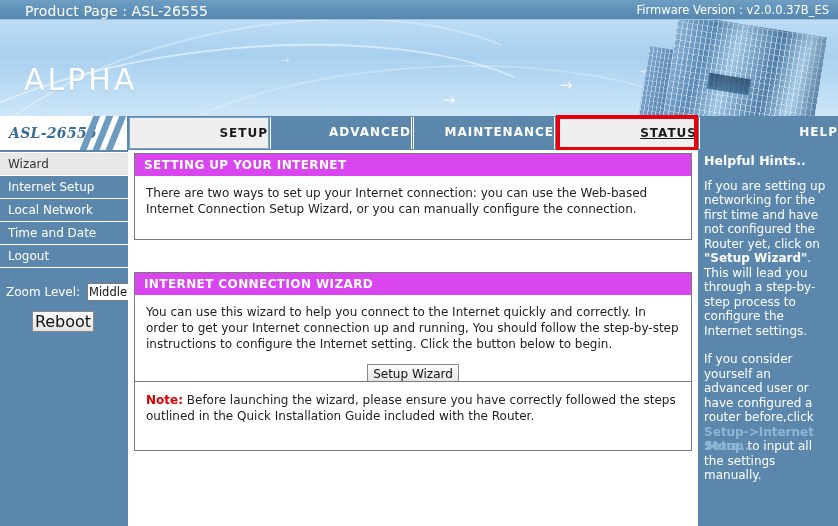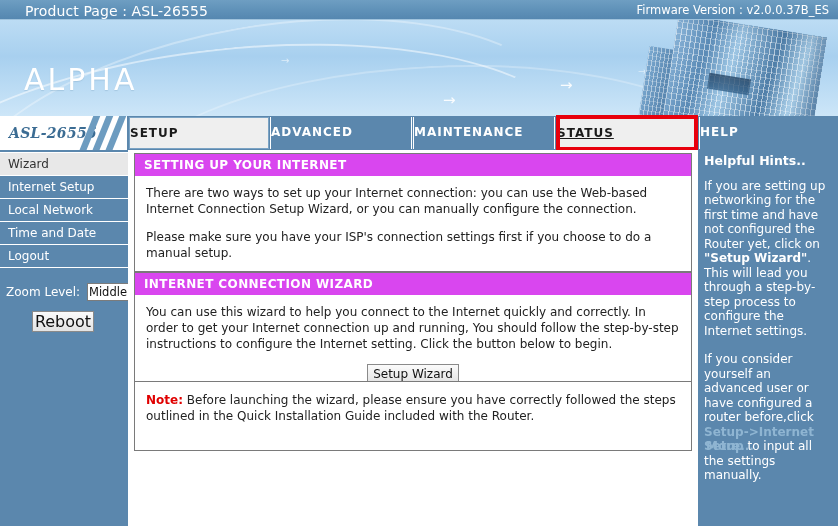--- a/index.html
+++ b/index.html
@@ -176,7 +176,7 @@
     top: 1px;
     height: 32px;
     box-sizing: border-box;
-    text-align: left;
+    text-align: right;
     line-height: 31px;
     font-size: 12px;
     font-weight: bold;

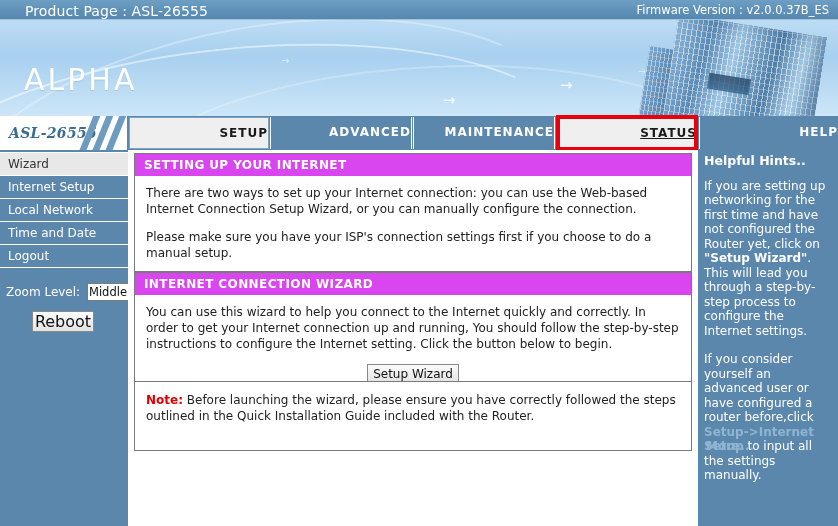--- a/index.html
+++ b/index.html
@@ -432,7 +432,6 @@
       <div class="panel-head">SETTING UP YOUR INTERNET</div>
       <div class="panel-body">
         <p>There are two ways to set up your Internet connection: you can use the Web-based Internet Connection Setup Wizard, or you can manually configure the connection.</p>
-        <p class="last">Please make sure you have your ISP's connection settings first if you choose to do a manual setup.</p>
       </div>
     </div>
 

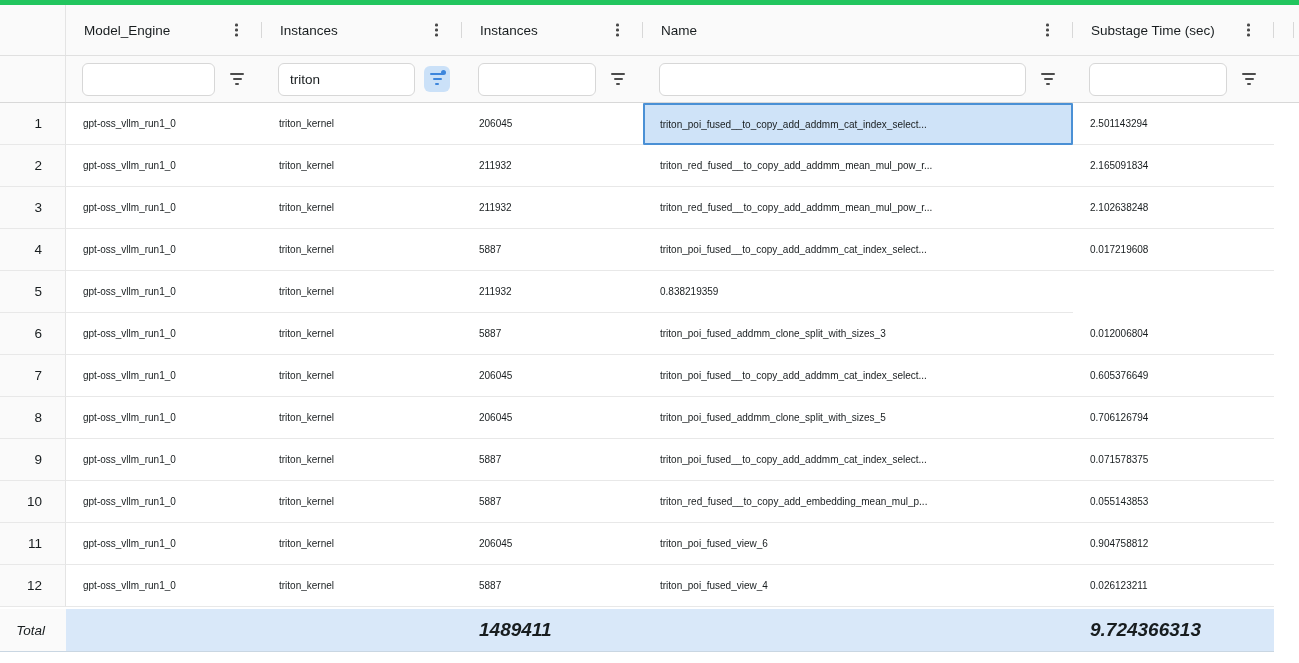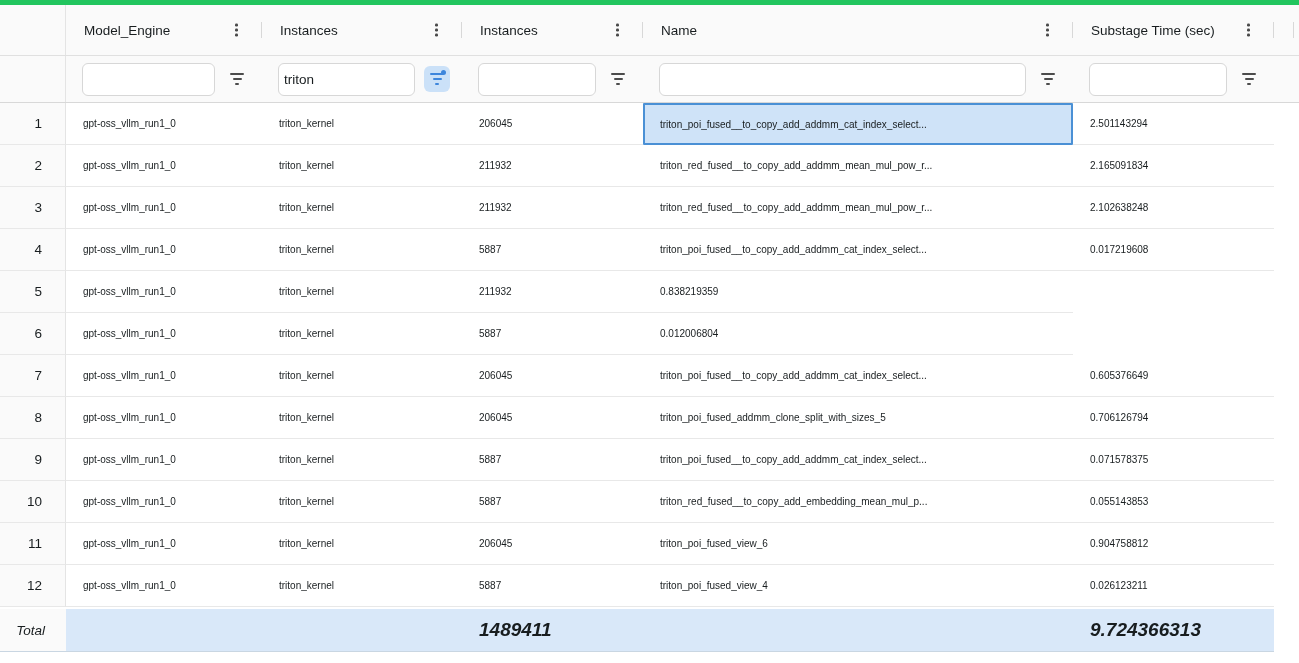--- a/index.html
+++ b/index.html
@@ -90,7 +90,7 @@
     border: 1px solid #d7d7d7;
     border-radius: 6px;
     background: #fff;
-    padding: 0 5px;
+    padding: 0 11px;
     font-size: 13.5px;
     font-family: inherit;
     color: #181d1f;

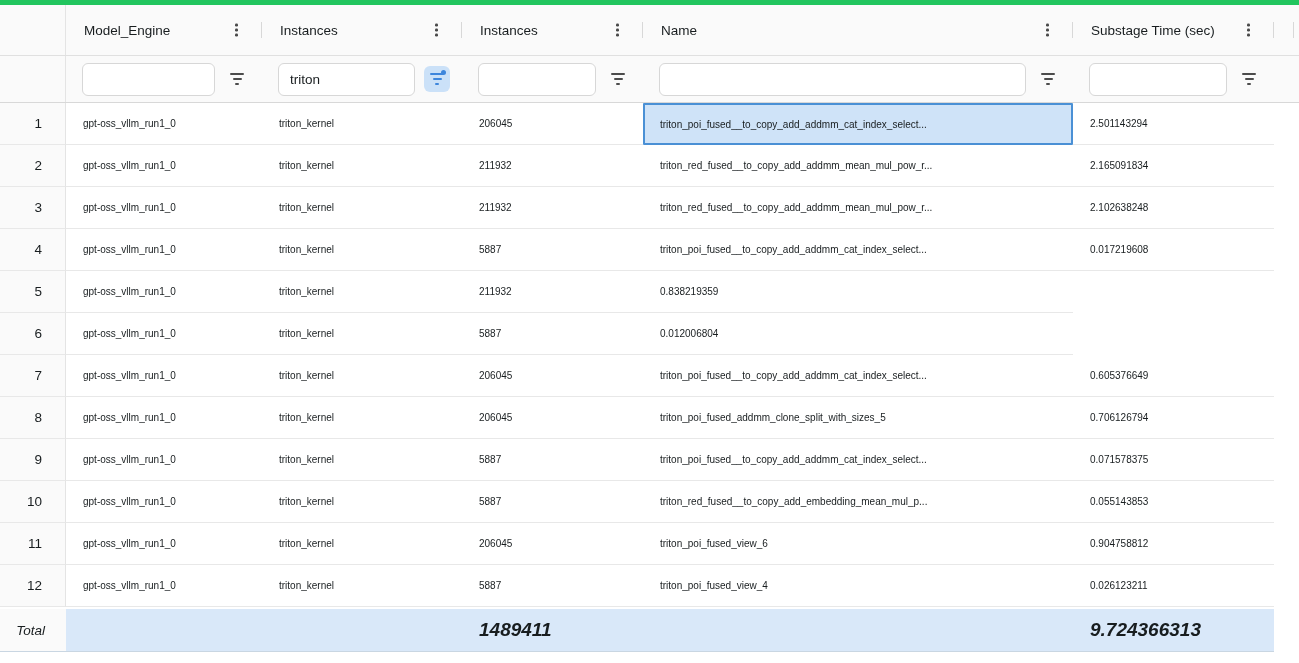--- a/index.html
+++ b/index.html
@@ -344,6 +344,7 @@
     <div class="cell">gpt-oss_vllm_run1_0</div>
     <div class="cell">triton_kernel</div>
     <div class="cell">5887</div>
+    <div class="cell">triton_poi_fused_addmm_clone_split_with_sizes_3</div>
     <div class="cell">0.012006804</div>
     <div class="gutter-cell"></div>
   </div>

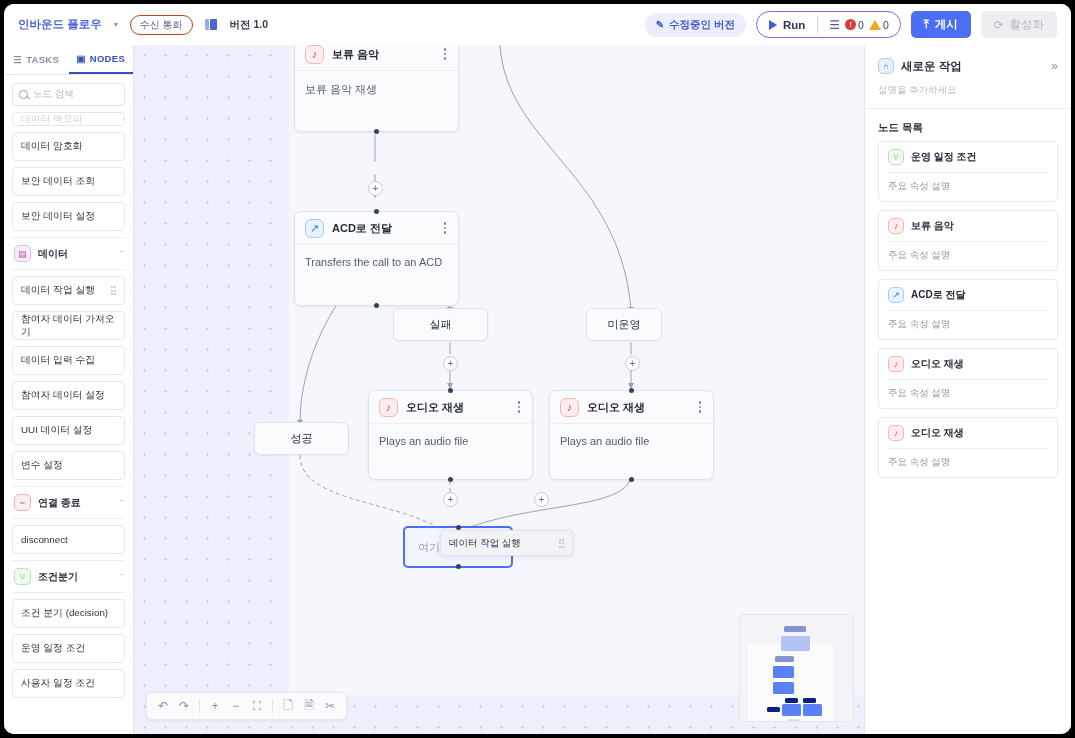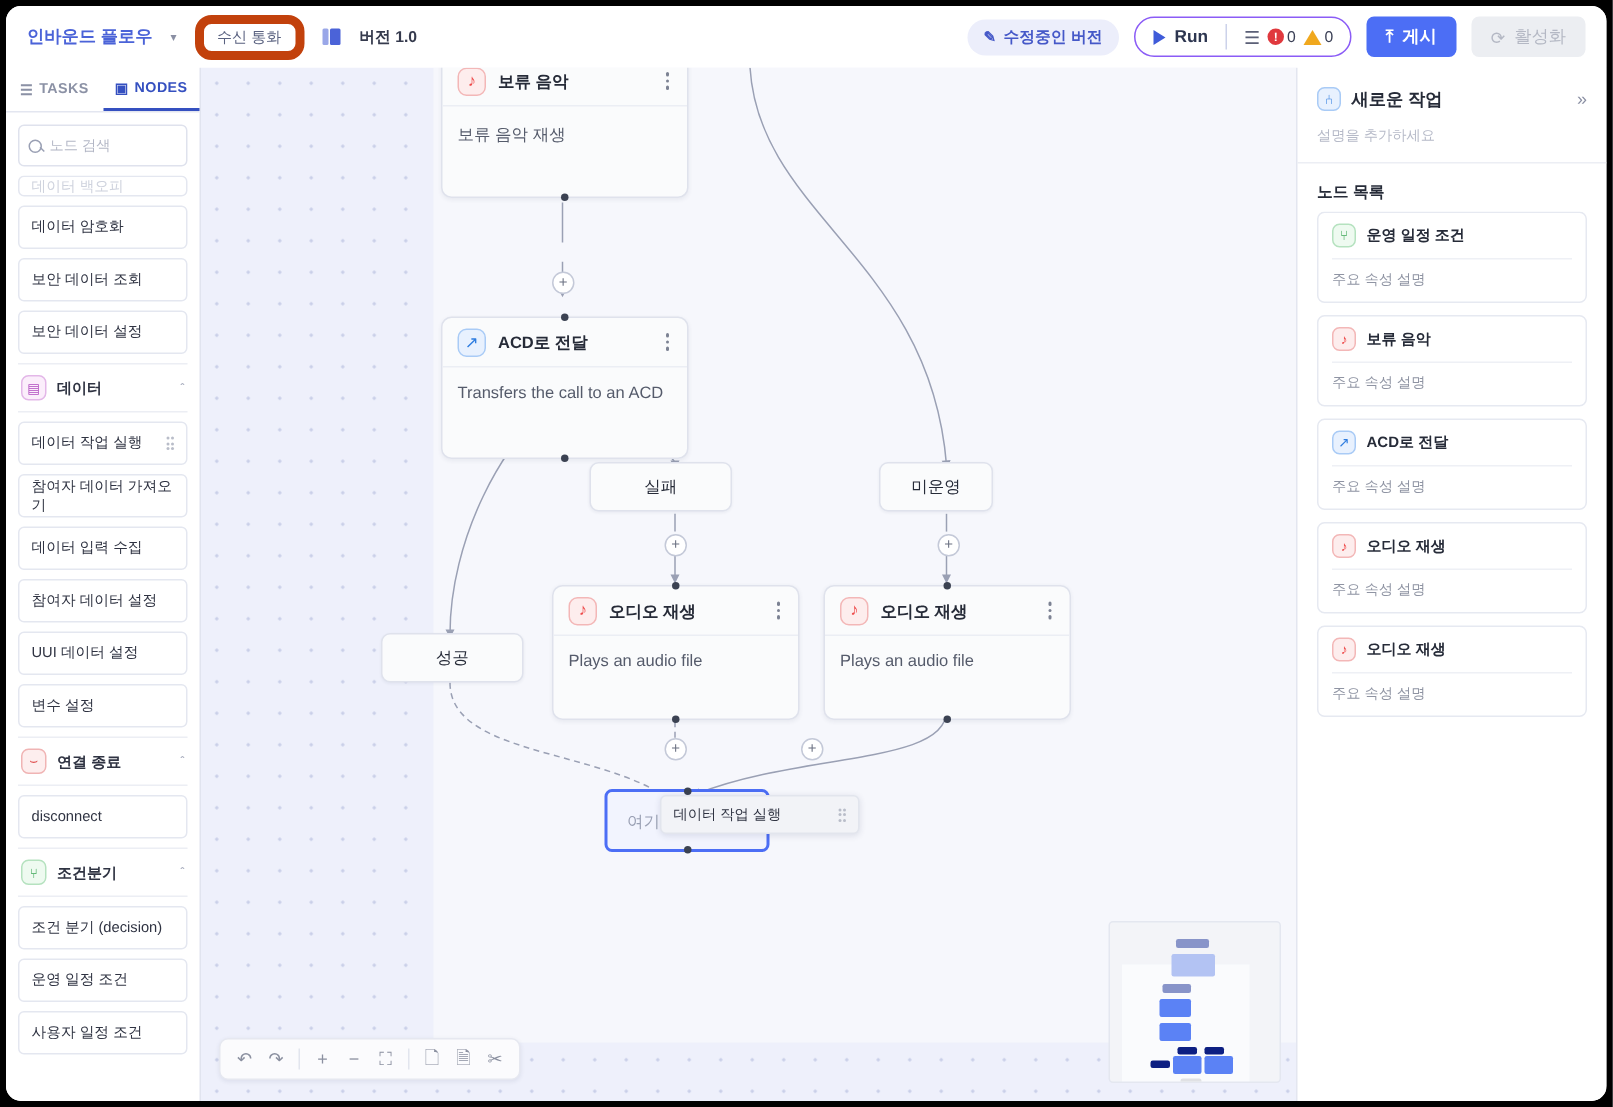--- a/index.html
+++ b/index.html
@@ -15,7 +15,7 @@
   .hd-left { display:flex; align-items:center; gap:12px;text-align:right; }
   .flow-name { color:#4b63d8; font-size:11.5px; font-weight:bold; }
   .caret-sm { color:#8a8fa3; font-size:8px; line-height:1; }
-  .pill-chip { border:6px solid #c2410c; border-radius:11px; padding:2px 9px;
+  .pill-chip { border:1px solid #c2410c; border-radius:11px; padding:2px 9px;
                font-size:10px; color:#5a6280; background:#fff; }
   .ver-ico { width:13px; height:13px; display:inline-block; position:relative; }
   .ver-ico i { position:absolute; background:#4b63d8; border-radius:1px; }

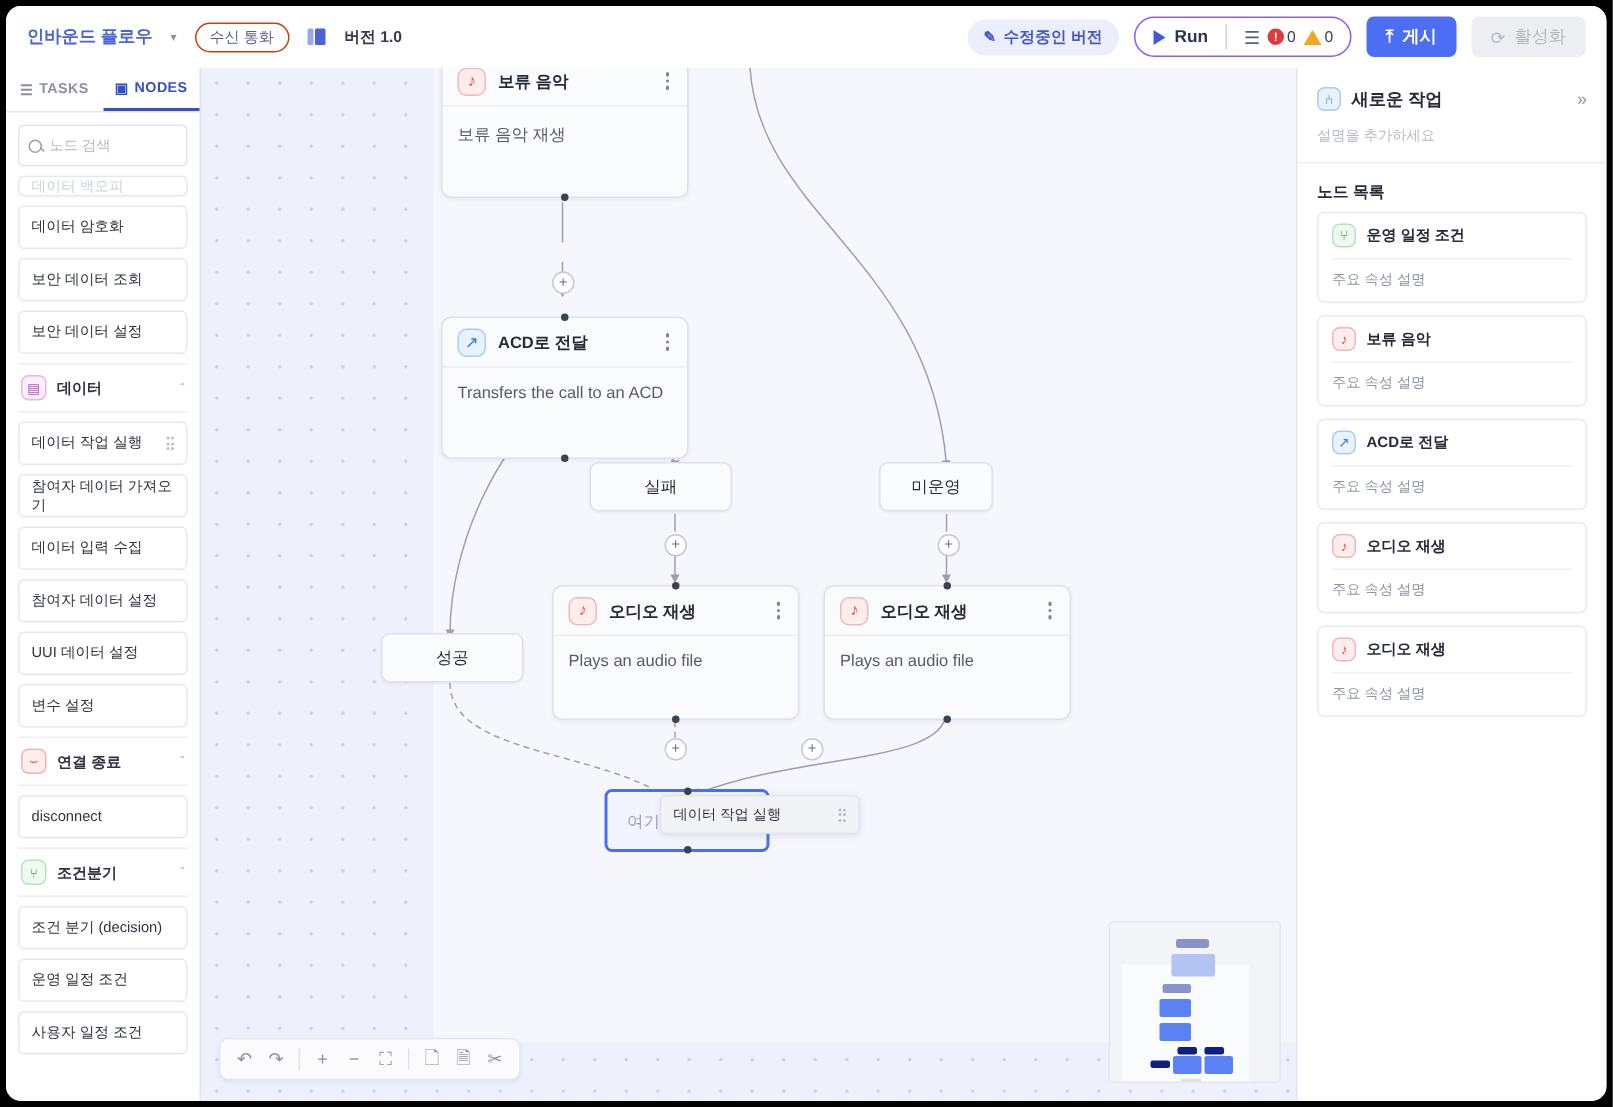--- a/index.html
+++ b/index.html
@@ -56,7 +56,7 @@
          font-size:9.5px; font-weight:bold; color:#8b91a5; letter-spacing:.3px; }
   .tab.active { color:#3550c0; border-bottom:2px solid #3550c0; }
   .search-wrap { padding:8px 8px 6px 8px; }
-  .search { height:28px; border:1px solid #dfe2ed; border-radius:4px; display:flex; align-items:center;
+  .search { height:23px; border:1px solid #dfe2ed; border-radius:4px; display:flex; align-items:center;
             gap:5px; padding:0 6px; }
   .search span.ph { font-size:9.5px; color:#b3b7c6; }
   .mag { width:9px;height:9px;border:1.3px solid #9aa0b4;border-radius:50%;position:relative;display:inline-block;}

+---+

:: PROBLEM REQUIREMENTS ::
Exactly how many lines in the records above hold the string "search"? Reply with that number only.

:: EXERCISE RESPONSE ::
4